All of the available options already have reasonable defaults which aim to make the use of skrape{it} as easy and intuitive as possible.

Option

Description

Type

Default

url

The URL that is used to fetch and parse a web page. The protocol must be http or https

String

http://localhost:8080

method

HTTP defines a set of request methods to indicate the desired action to be performed for a given resource. Although they can also be nouns, these request methods are sometimes referred as HTTP verbs.

Method

GET

userAgent

The User-Agent request header contains a characteristic string that allows the network protocol peers to identify the application type, operating system, software vendor or software version of the requesting software user agent.

String

Mozilla/5.0 skrape.it

headers

Request headers containing more information about the resource to be fetched or about the client itself.

Map<String, String>

no additional custom headers will be sent by default

cookies

Will add Cookies to your request

Map<String, String>

will send no Cookies by default

timeout

Sets the total request timeout duration. A timeout of zero (0) is treated as an infinite timeout.

Int

5000

followRedirects

Configures the connection to (not) follow server redirects.

Boolean

true

ignoreContentType

Ignore the document's Content-Type when parsing the response. If set to false, an unrecognized content-type will cause an IOException to be thrown. (This is to prevent producing garbage by attempting to parse a JPEG binary image, for example.)

Boolean

true

ignoreHttpErrors

Configures the connection to not throw exceptions when a HTTP error occurs. (4xx - 5xx, e.g. 404 or 500). An IOException is thrown if an error is encountered. If set to true the response is populated with the error body, and the status message will reflect the error.

Boolean

true

validateTLSCertificates

Disable/enable TLS certificates validation for HTTPS requests.

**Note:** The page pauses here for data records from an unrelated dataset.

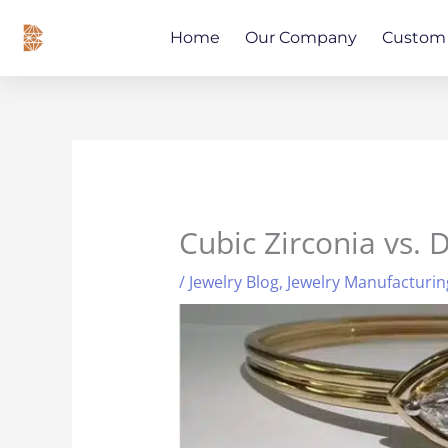
Skip
content
to
Home
Our Company
Custom 
content
Cubic Zirconia vs.
/
Jewelry Blog
,
Jewelry Manufacturin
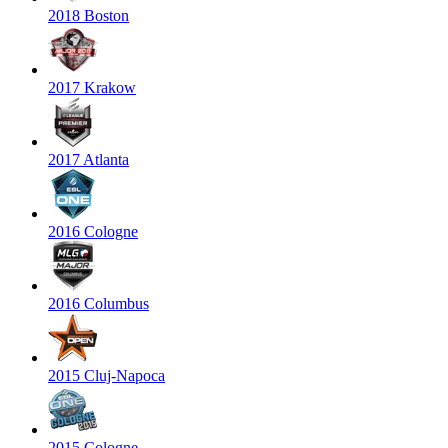
2018 Boston
2017 Krakow
2017 Atlanta
2016 Cologne
2016 Columbus
2015 Cluj-Napoca
2015 Cologne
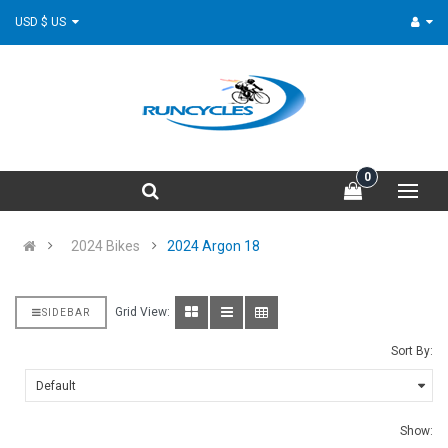
USD $ US
0
2024 Bikes
2024 Argon 18
Grid View:
SIDEBAR
Sort By:
Show:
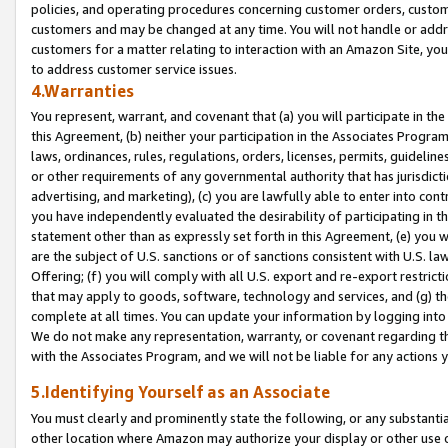
policies, and operating procedures concerning customer orders, custome
customers and may be changed at any time. You will not handle or addre
customers for a matter relating to interaction with an Amazon Site, yo
to address customer service issues.
4.Warranties
You represent, warrant, and covenant that (a) you will participate in t
this Agreement, (b) neither your participation in the Associates Program
laws, ordinances, rules, regulations, orders, licenses, permits, guidelin
or other requirements of any governmental authority that has jurisdicti
advertising, and marketing), (c) you are lawfully able to enter into cont
you have independently evaluated the desirability of participating in t
statement other than as expressly set forth in this Agreement, (e) you w
are the subject of U.S. sanctions or of sanctions consistent with U.S.
Offering; (f) you will comply with all U.S. export and re-export restric
that may apply to goods, software, technology and services, and (g) th
complete at all times. You can update your information by logging into 
We do not make any representation, warranty, or covenant regarding th
with the Associates Program, and we will not be liable for any actions
5.Identifying Yourself as an Associate
You must clearly and prominently state the following, or any substanti
other location where Amazon may authorize your display or other use 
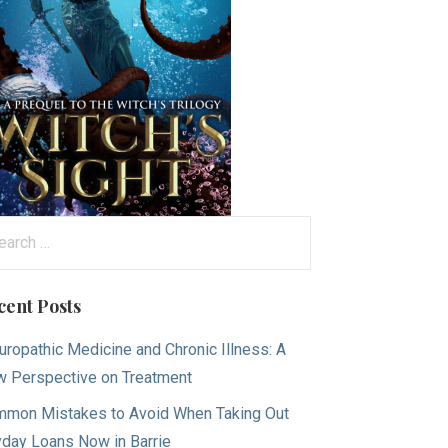
arch
:
cent Posts
uropathic Medicine and Chronic Illness: A
 Perspective on Treatment
mon Mistakes to Avoid When Taking Out
day Loans Now in Barrie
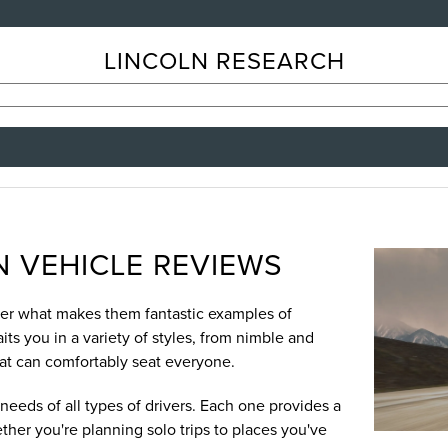
LINCOLN RESEARCH
 VEHICLE REVIEWS
over what makes them fantastic examples of
ts you in a variety of styles, from nimble and
hat can comfortably seat everyone.
needs of all types of drivers. Each one provides a
ther you're planning solo trips to places you've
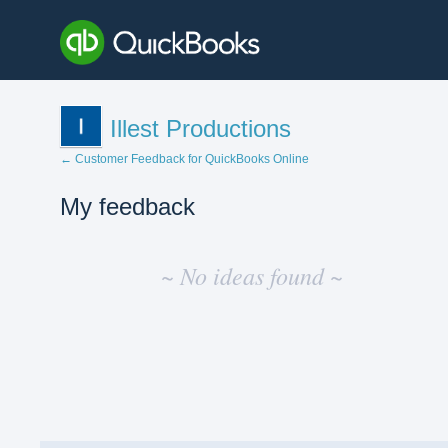
Illest Productions
← Customer Feedback for QuickBooks Online
My feedback
No
existing
~ No ideas found ~
idea
results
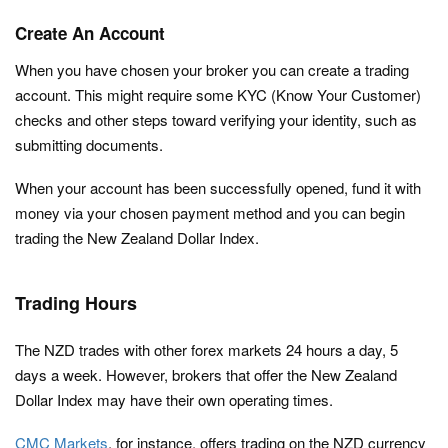
Create An Account
When you have chosen your broker you can create a trading
account. This might require some KYC (Know Your Customer)
checks and other steps toward verifying your identity, such as
submitting documents.
When your account has been successfully opened, fund it with
money via your chosen payment method and you can begin
trading the New Zealand Dollar Index.
Trading Hours
The NZD trades with other forex markets 24 hours a day, 5
days a week. However, brokers that offer the New Zealand
Dollar Index may have their own operating times.
CMC Markets
, for instance, offers trading on the NZD currency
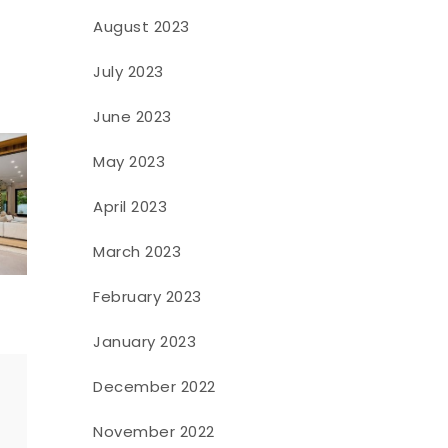
August 2023
July 2023
June 2023
May 2023
April 2023
March 2023
February 2023
January 2023
December 2022
November 2022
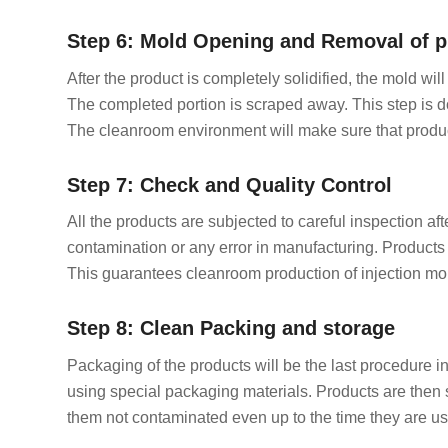
Step 6: Mold Opening and Removal of p
After the product is completely solidified, the mold wi
The completed portion is scraped away. This step is d
The cleanroom environment will make sure that product
Step 7: Check and Quality Control
All the products are subjected to careful inspection a
contamination or any error in manufacturing. Products 
This guarantees cleanroom production of injection mo
Step 8: Clean Packing and storage
Packaging of the products will be the last procedure i
using special packaging materials. Products are then 
them not contaminated even up to the time they are us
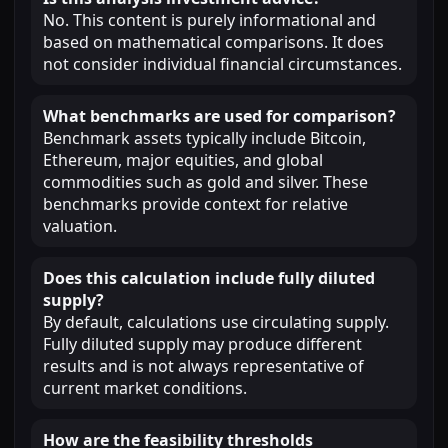
No. This content is purely informational and
based on mathematical comparisons. It does
not consider individual financial circumstances.
What benchmarks are used for comparison?
Benchmark assets typically include Bitcoin,
Ethereum, major equities, and global
commodities such as gold and silver. These
benchmarks provide context for relative
valuation.
Does this calculation include fully diluted
supply?
By default, calculations use circulating supply.
Fully diluted supply may produce different
results and is not always representative of
current market conditions.
How are the feasibility thresholds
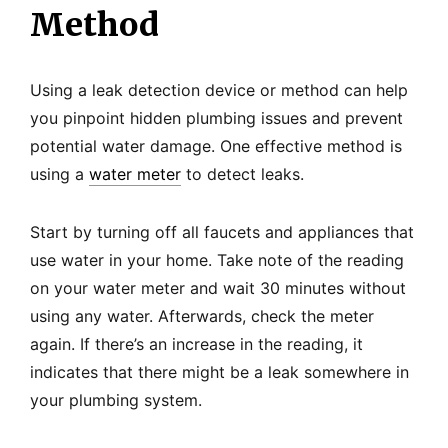
Method
Using a leak detection device or method can help
you pinpoint hidden plumbing issues and prevent
potential water damage. One effective method is
using a
water meter
to detect leaks.
Start by turning off all faucets and appliances that
use water in your home. Take note of the reading
on your water meter and wait 30 minutes without
using any water. Afterwards, check the meter
again. If there’s an increase in the reading, it
indicates that there might be a leak somewhere in
your plumbing system.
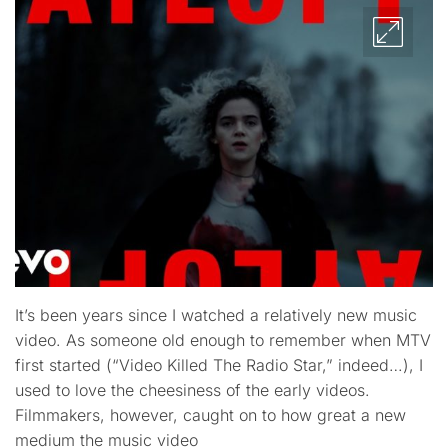
It’s been years since I watched a relatively new music
video. As someone old enough to remember when MTV
first started (“Video Killed The Radio Star,” indeed…), I
used to love the cheesiness of the early videos.
Filmmakers, however, caught on to how great a new
medium the music video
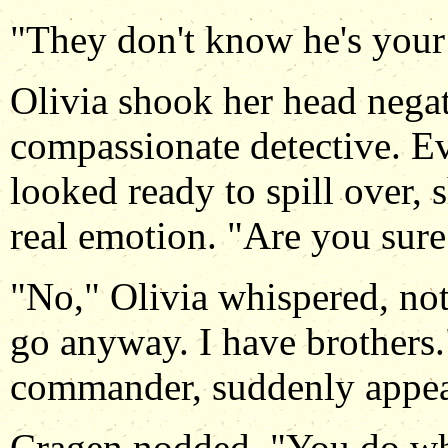
"They don't know he's your 
Olivia shook her head negat
compassionate detective. E
looked ready to spill over,
real emotion. "Are you sure 
"No," Olivia whispered, not
go anyway. I have brothers.
commander, suddenly appea
Cragen nodded. "You do wha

All connections over HTTPS perform normal validation of certificates, and will abort requests if the provided certificate does not validate.

Boolean

true

maxBodySize

Set the maximum bytes to read from the (uncompressed) connection into the body, before the connection is closed, and the input truncated.

Int

no maximum body size

mode

For server-side rendered Websites, XML-responses you should always use the default mode because it's more performant (good old HTTP request).

If you need to parse client side rendered Websites (e.g. build with React.js, Vue.js, Angular or jQuery) try the DOM mode.

Mode

SOURCE